Na economia, a presidente Dilma admitiu "algum erro de dosagem", mas não disse de que medida falava.
O descuido com a inflação levou o país ao estouro do teto da meta; os estímulos ao crescimento produziram rombo fiscal e o país parou de crescer; o populismo na energia acabou em tarifaço.
Não foi "algum erro". Foram vários. Não foi apenas a dose, o remédio estava errado.
Havia uma política econômica até a reeleição, e há outra, que começou a ser anunciada após as eleições. A segunda tem alguma chance de corrigir os efeitos deletérios da primeira. Mas o governo começa a dar sinais de que vai reduzir a dose das políticas de ajuste, admitindo, por exemplo, rever as correções da pensão por morte.
O ministro Nelson Barbosa falou, quando propôs a revisão desse item na nova política, que era necessário acabar com exageros no sistema brasileiro, já abolidos em muitos países do mundo. Mesmo assim, a viúva ou viúvo jovem não será desamparado. Se tiver 21 anos ou menos, terá três anos de pensão; se tiver de 22 a 32, terá seis anos. E assim progressivamente. A partir de 44 anos, a pensão é vitalícia. Agora, o governo está alterando essa proposta.
O governo começa a reduzir a dose das medidas que podem fazer o ajuste, mas não admite que fez uma overdose de subsídios e estímulos sem benefício algum para a economia. O Tesouro se endividou em quase R$ 500 bilhões para repassar ao BNDES, sem resultado na manutenção do crescimento. Os subsídios dados à indústria automobilística não tiveram efeito permanente. Das medidas de estímulo, a única com vantagens mais bem distribuídas pela economia foi a desoneração da folha salarial.
A equipe econômica anterior declarou ter desenvolvido uma nova matriz macroeconômica. Foi um equívoco redondo. Não era uma matriz, era a volta do mais velho dos defeitos, o governo gastar além da conta. Isso nos trouxe o resultado de sempre: a dívida bruta disparou, o déficit público ficou em nível insustentável e perigoso, o déficit em transações correntes cresceu muito. A inflação, ao ser reprimida através de populismo tarifário na eletricidade e na gasolina, desequilibrou as finanças das distribuidoras de energia e da Petrobras. Os preços ficaram irreais e, mesmo assim, a inflação permaneceu alta. Hoje, a nova equipe da mesma presidente fala em "realismo tarifário".
O BNDES não vai mais receber aportes bilionários do Tesouro como antes, o Banco Central não tentará forçar uma taxa de câmbio com exposição excessiva no mercado futuro, não haverá mais reduções de IPI para carro, a gasolina não terá mais preço defasado. A nova equipe admite que a dívida aumentou, o déficit está alto e tudo isso precisa ser corrigido. Logo, não foi apenas um mudança de dose do remédio. Mudaram o diagnóstico e a receita.

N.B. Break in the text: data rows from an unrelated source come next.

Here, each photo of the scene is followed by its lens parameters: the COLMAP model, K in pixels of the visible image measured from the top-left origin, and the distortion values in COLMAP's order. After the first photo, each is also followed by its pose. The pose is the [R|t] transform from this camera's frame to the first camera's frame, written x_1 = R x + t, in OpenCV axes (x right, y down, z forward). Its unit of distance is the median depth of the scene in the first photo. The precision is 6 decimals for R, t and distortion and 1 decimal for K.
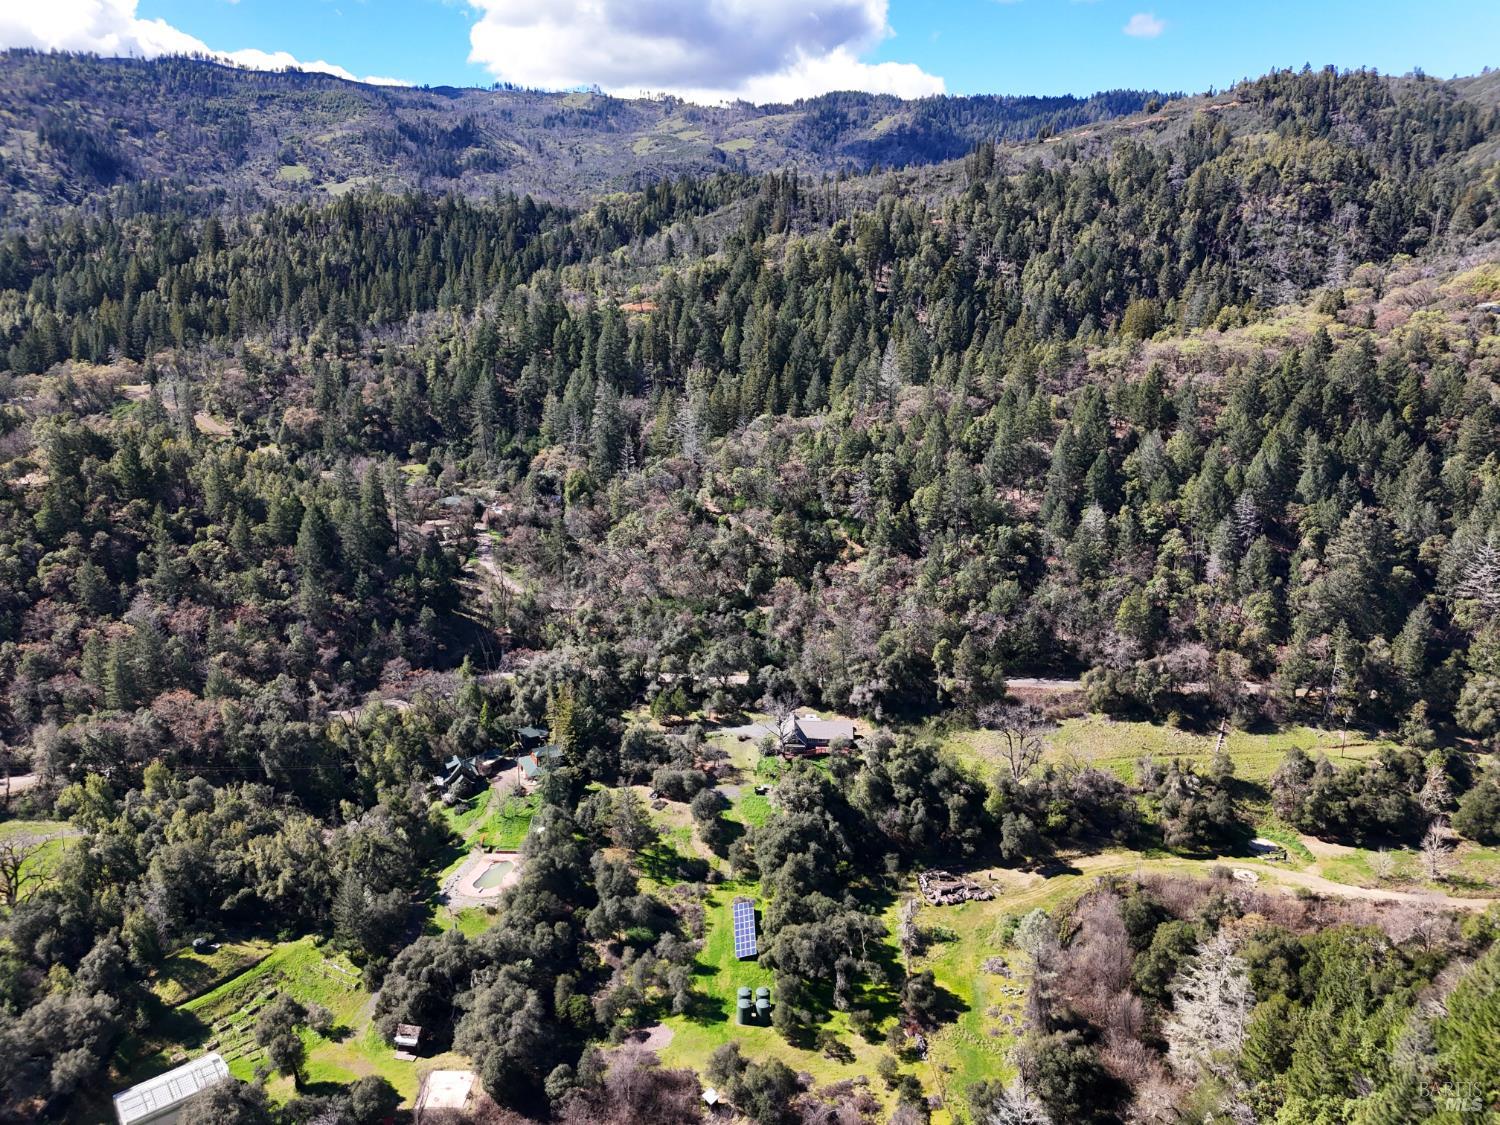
lens RADIAL K [[1104.7, 0, 752.7], [0, 1104.7, 567.4], [0, 0, 1]] dist [0.063823, -0.058138]
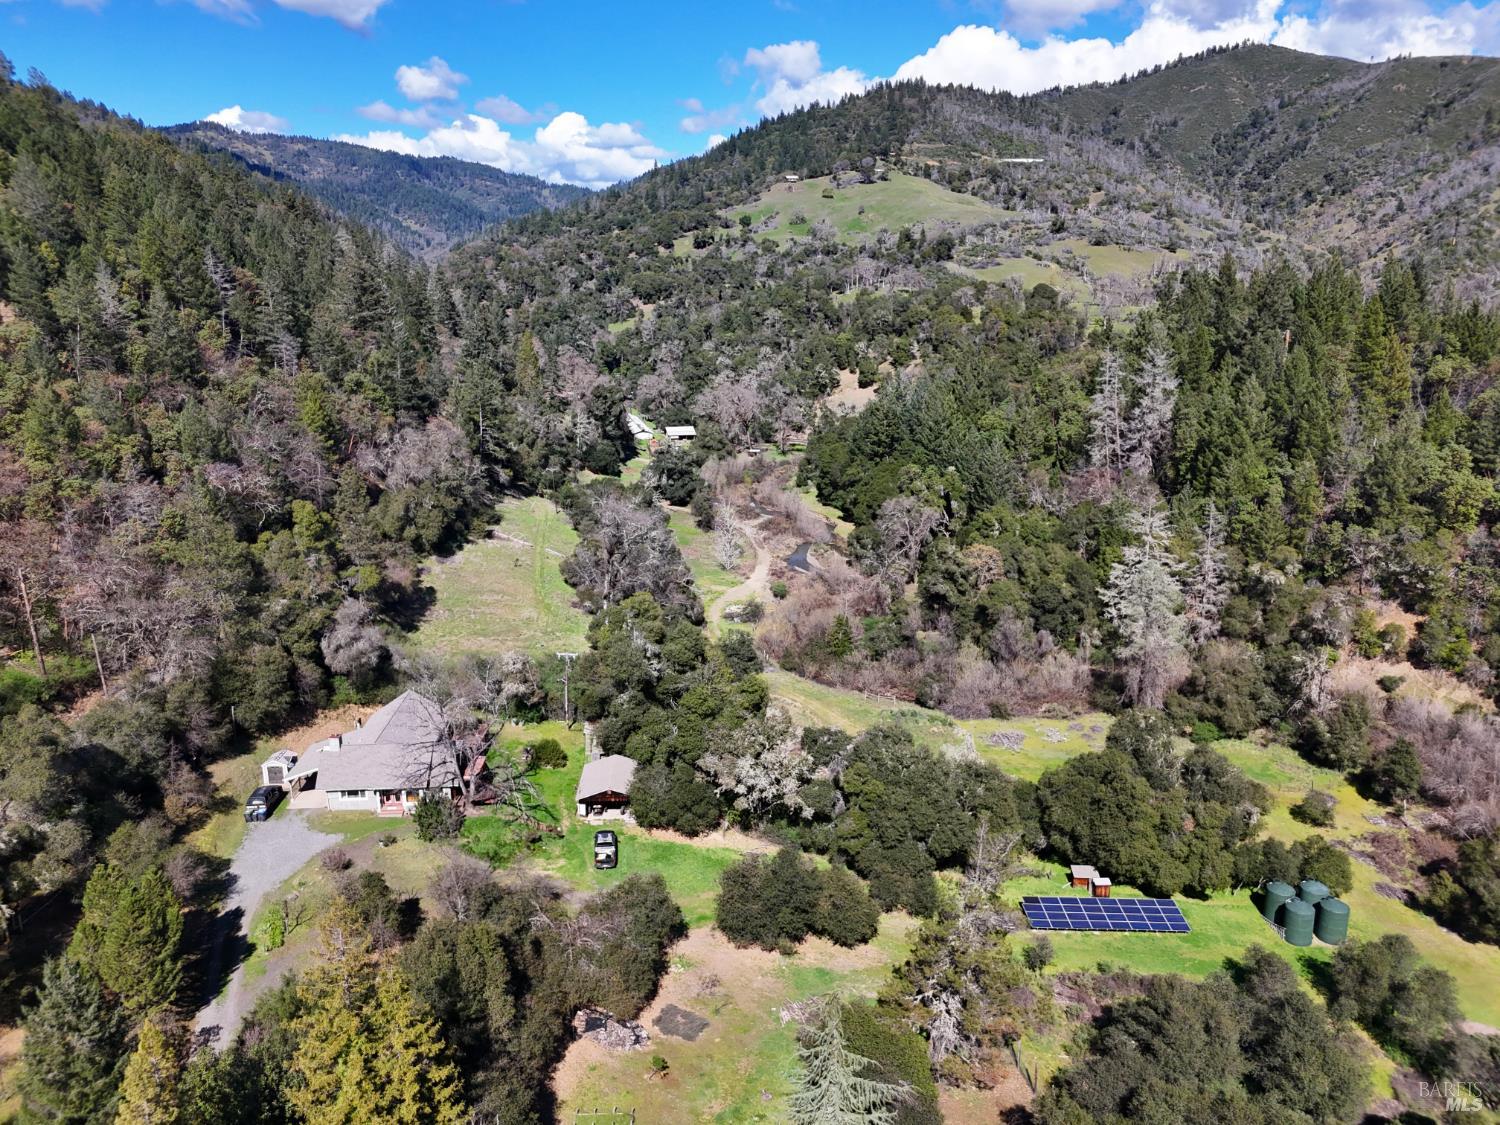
lens RADIAL K [[1104.7, 0, 754.9], [0, 1104.7, 563.1], [0, 0, 1]] dist [0.063823, -0.058138]
pose [[-0.073031, -0.262959, 0.962039, -0.406366], [0.268783, 0.923734, 0.272893, 0.014709], [-0.960428, 0.278509, 0.003218, 1.071486]]
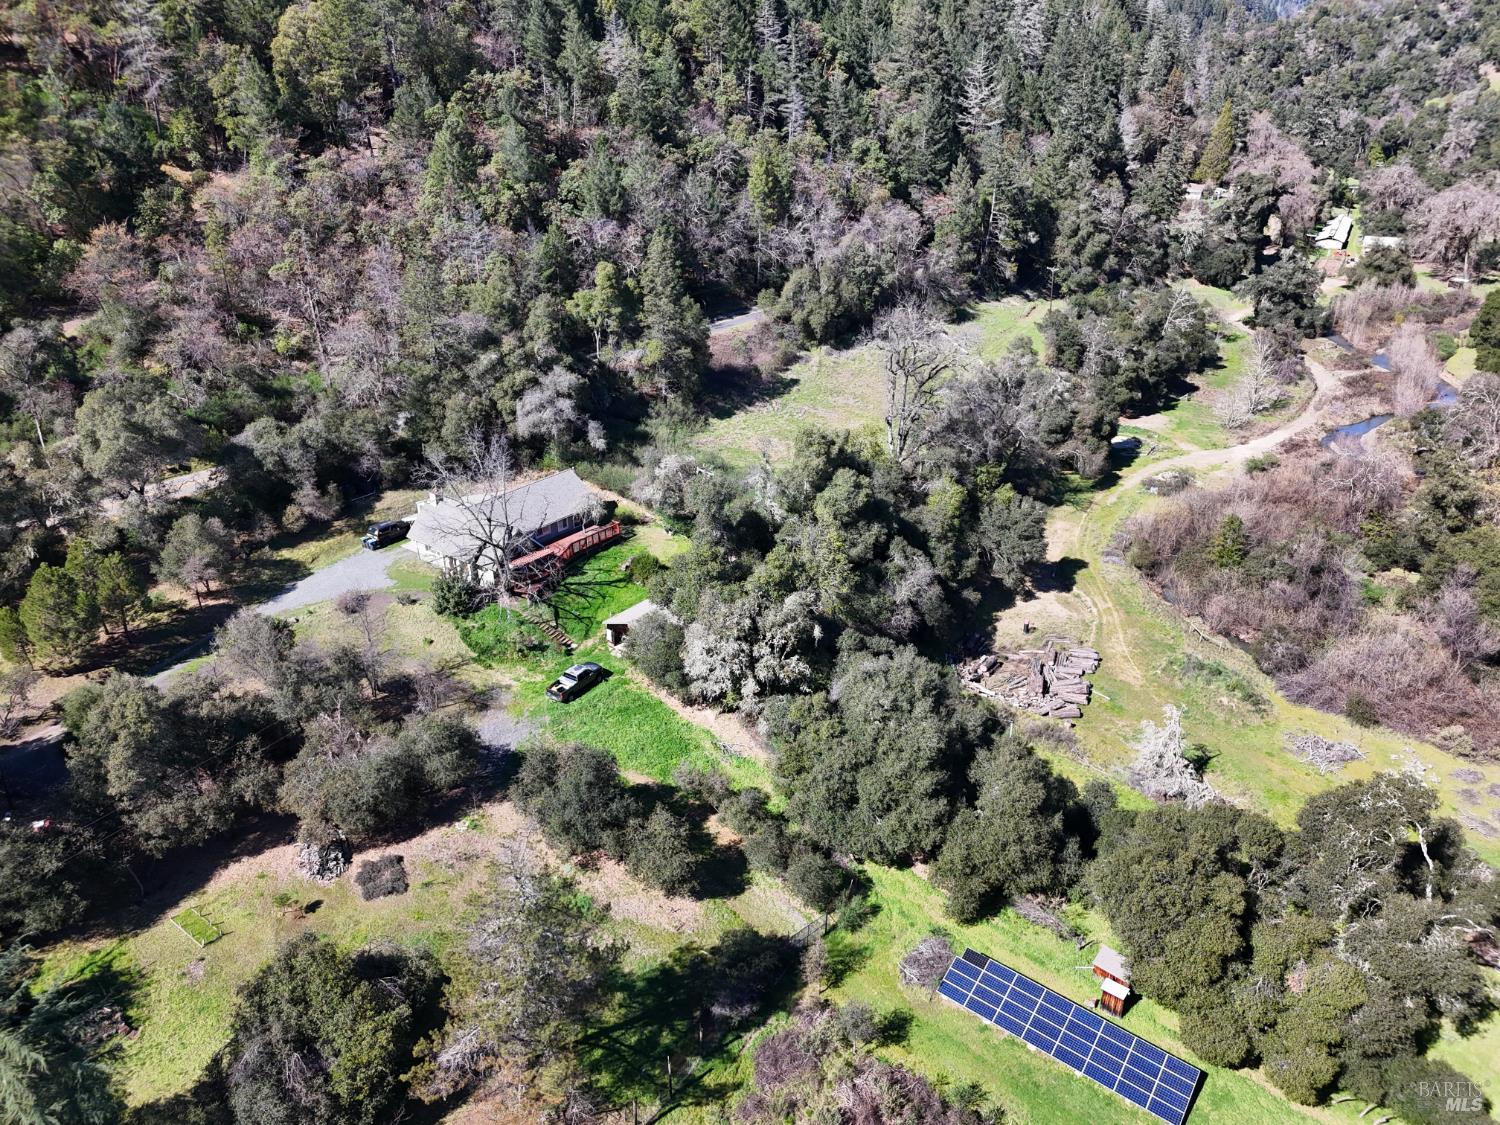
lens RADIAL K [[1104.7, 0, 754.0], [0, 1104.7, 563.8], [0, 0, 1]] dist [0.063823, -0.058138]
pose [[0.597281, -0.351781, 0.720767, -0.236406], [0.222010, 0.936078, 0.272892, 0.091534], [-0.770693, -0.002976, 0.637200, 0.843028]]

A política econômica estava totalmente errada antes; a nova nega as premissas anteriores, ainda que não tenha proposto todas as medidas necessárias à correção. Mesmo assim, é a nova política que está sob ataque dos partidários da presidente, e ela é que está tendo sua dose reduzida nas negociações. A anterior não foi condenada. Pelo contrário, a presidente disse que os adversários da suas decisões econômicas queriam que as empresas quebrassem. Deveria ter revelado quem propôs a tal quebradeira.
E por falar em quebradeira, há muitas empresas hoje com sérios problemas financeiros, graves desequilíbrios entre passivos e ativos. Isso é, em parte, suspensão dos socorros do BNDES, dos quais haviam ficado dependentes e, em parte, derivado da avassaladora corrupção nos negócios entre empreiteiras, fornecedores e Petrobras. Sem os aditivos sequenciais nos contratos, para cobrir a incompetência gerencial de algumas e o custo das propinas, muitas empresas podem ter problemas.
A presidente Dilma Rousseff reafirmou seu compromisso com a estabilidade da moeda. É bom que o faça, ainda que entre a palavra e o gesto haja bastante distância. Gastos excessivos, escondidos através dos truques contábeis promovidos pela equipe anterior, minam a estabilidade. Tarifas reprimidas, também. Leniência com a inflação no teto da meta, também. A política econômica estava errada. Não foi apenas uma dose a mais.